For years, Britain’s political and policing establishment refused to confront one of the most disturbing patterns in modern criminal history: the organised sexual abuse of vulnerable young girls by grooming gangs made up disproportionately of men of Pakistani heritage.
The evidence was there. The warnings were there. But action wasn’t—because truth had become less important than optics.
That changed June 16 when Baroness Louise Casey published a scathing report, commissioned earlier this year by Prime Minister Keir Starmer, exposing how police and officials repeatedly failed to investigate or prosecute gang-based child sexual exploitation for fear of being seen as racist.
“There has been too much denial, too much victim blaming, and not enough cultural or community engagement to challenge harmful attitudes and behaviour,” wrote Casey.
Her findings confirmed what survivors and whistleblowers have said for more than a decade: that cultural sensitivities, bureaucratic inertia, and political cowardice allowed predators to operate with near impunity in towns like Rotherham, Rochdale, Telford, and Oxford.
This wasn’t just about flawed decision-making. It was a failure of moral clarity.
The UK government, under mounting pressure, accepted all of Casey’s recommendations and announced a long-overdue national inquiry into grooming gangs. In Parliament on June 17, Home Secretary Yvette Cooper offered a formal apology:
“There had been too much reliance on flawed data, too much denial, too little justice, too many criminals getting off, too many victims being let down.”
That admission, though welcomed, came years late. The report, as Reuters summarised, found that the UK had “failed to identify and act on a disproportionate number of men of South Asian, particularly Pakistani, heritage” who were part of group-based child sexual exploitation.
And even the phrase “South Asian” is clearly an attempt to soften the blow by spreading the blame to countries beyond Pakistan.
In other words, the very institutions responsible for protecting children chose instead to protect reputations.
In past scandals—from Rotherham to Huddersfield—internal reports repeatedly warned about cultural attitudes among some perpetrators, including misogyny, racism toward white girls, and a sense of entitlement to their bodies. But those red flags were either ignored or buried.
Why? Because identifying the ethnic makeup of these grooming gangs was deemed too controversial.
This wasn’t about data. It was about ideology. The prevailing orthodoxy in public institutions held that to acknowledge these patterns would be to fuel racism. But the real cost was paid by working-class girls, overwhelmingly white, whose abuse was dismissed or covered up.
As Al Jazeera noted, Labour leader Keir Starmer had initially resisted a full inquiry into the grooming gangs issue. but “ordered the review earlier this year amid growing pressure from political rivals and high-profile campaigners” including Elon Musk, who declared on X that “the legacy media and corrupt politicians hid this for 20 years.”
He also publicly criticised Labour’s former safeguarding minister Jess Phillips, calling her a “rape genocide apologist” and saying she “deserves to be in prison” after she opposed a public inquiry into grooming gangs.

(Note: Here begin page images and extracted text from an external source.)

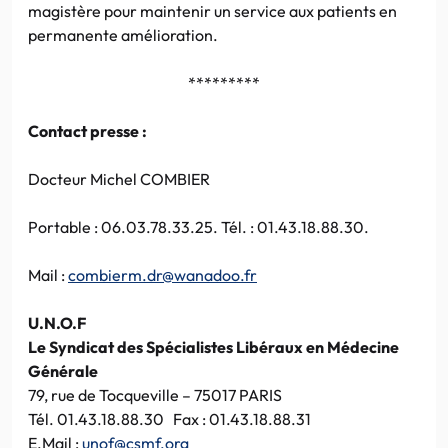
magistère pour maintenir un service aux patients en
permanente amélioration.
*********
Contact presse :
Docteur Michel COMBIER
Portable : 06.03.78.33.25. Tél. : 01.43.18.88.30.
Mail :
combierm.dr@wanadoo.fr
U.N.O.F
Le Syndicat des Spécialistes Libéraux en Médecine
Générale
79, rue de Tocqueville – 75017 PARIS
Tél. 01.43.18.88.30 Fax : 01.43.18.88.31
E.Mail :
unof@csmf.org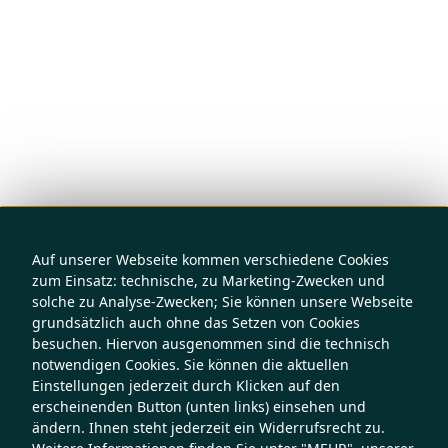
Auf unserer Webseite kommen verschiedene Cookies
zum Einsatz: technische, zu Marketing-Zwecken und
solche zu Analyse-Zwecken; Sie können unsere Webseite
grundsätzlich auch ohne das Setzen von Cookies
besuchen. Hiervon ausgenommen sind die technisch
notwendigen Cookies. Sie können die aktuellen
Einstellungen jederzeit durch Klicken auf den
erscheinenden Button (unten links) einsehen und
ändern. Ihnen steht jederzeit ein Widerrufsrecht zu.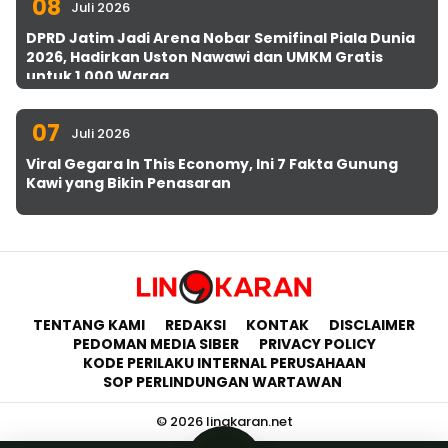
08
Juli 2026
DPRD Jatim Jadi Arena Nobar Semifinal Piala Dunia
2026, Hadirkan Uston Nawawi dan UMKM Gratis
untuk 1.000 Warga
07
Juli 2026
Viral Gegara In This Economy, Ini 7 Fakta Gunung
Kawi yang Bikin Penasaran
TENTANG KAMI
REDAKSI
KONTAK
DISCLAIMER
PEDOMAN MEDIA SIBER
PRIVACY POLICY
KODE PERILAKU INTERNAL PERUSAHAAN
SOP PERLINDUNGAN WARTAWAN
© 2026 lingkaran.net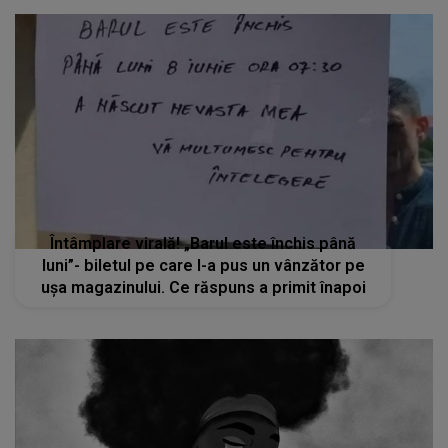
Întâmplare virală! „Barul este închis până
luni”- biletul pe care l-a pus un vânzător pe
ușa magazinului. Ce răspuns a primit înapoi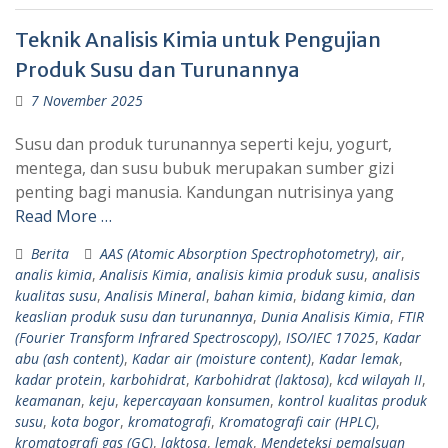
Teknik Analisis Kimia untuk Pengujian
Produk Susu dan Turunannya
7 November 2025
Susu dan produk turunannya seperti keju, yogurt,
mentega, dan susu bubuk merupakan sumber gizi
penting bagi manusia. Kandungan nutrisinya yang
Read More …
Berita
AAS (Atomic Absorption Spectrophotometry)
,
air
,
analis kimia
,
Analisis Kimia
,
analisis kimia produk susu
,
analisis
kualitas susu
,
Analisis Mineral
,
bahan kimia
,
bidang kimia
,
dan
keaslian produk susu dan turunannya
,
Dunia Analisis Kimia
,
FTIR
(Fourier Transform Infrared Spectroscopy)
,
ISO/IEC 17025
,
Kadar
abu (ash content)
,
Kadar air (moisture content)
,
Kadar lemak
,
kadar protein
,
karbohidrat
,
Karbohidrat (laktosa)
,
kcd wilayah II
,
keamanan
,
keju
,
kepercayaan konsumen
,
kontrol kualitas produk
susu
,
kota bogor
,
kromatografi
,
Kromatografi cair (HPLC)
,
kromatografi gas (GC)
,
laktosa
,
lemak
,
Mendeteksi pemalsuan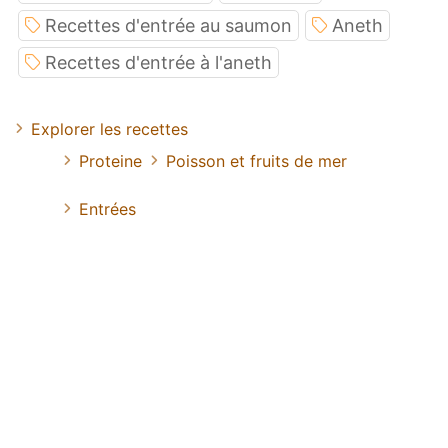
Recettes d'entrée au saumon
Aneth
Recettes d'entrée à l'aneth
Explorer les recettes
Proteine
Poisson et fruits de mer
Entrées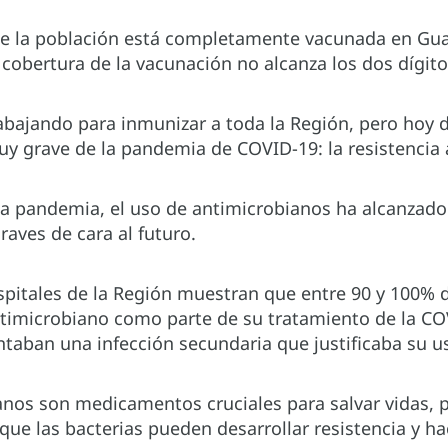
 la población está completamente vacunada en Guat
 cobertura de la vacunación no alcanza los dos dígito
bajando para inmunizar a toda la Región, pero hoy d
y grave de la pandemia de COVID-19: la resistencia 
ta pandemia, el uso de antimicrobianos ha alcanzado
aves de cara al futuro.
spitales de la Región muestran que entre 90 y 100% d
ntimicrobiano como parte de su tratamiento de la CO
taban una infección secundaria que justificaba su u
anos son medicamentos cruciales para salvar vidas,
que las bacterias pueden desarrollar resistencia y ha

Whether or not one agrees with Musk’s rhetoric, his intervention helped reignite public interest and pushed the issue back into national focus. Musk tapped into a sentiment many ordinary Britons have harboured for years—that the elite’s obsession with not offending communities has come at the expense of justice.
This isn’t about blaming all Pakistanis. It’s about telling the truth.
Let’s be clear: most child sexual abuse in the UK is committed by white men. But group-based exploitation, the specific type of coordinated grooming and trafficking seen in several high-profile scandals, has involved a disproportionate number of men of Pakistani heritage. That’s not a smear. That’s a statistical and documented fact—one the British state is only now prepared to acknowledge.
Baroness Casey made it clear that the fear of being labelled racist stopped authorities from acting against these grooming gangs. But the result wasn’t social harmony. It was systemic betrayal.
There was no risk of racism in naming a pattern. There was a risk, instead, of institutional decay when the truth itself became taboo.
Britain now faces a reckoning. If Casey’s report becomes just another document gathering dust—like so many before it—then the message is clear: some lives matter less than others, depending on who victimises them.
Worse, it seems increasingly likely that the very politicians, police chiefs, and bureaucrats who buried these stories, shamed the victims, and dismissed whistleblowers will walk away untouched.
No resignations, no criminal negligence charges—just belated apologies, parliamentary speeches, and photo ops with victims they once ignored.
The country cannot pretend to have learned from this unless it is willing to hold not only the abusers, but also the enablers, to account.
There is still time to change that. But it begins with rejecting the cowardice that kept the truth buried—and insisting that protecting children must always come before protecting narratives.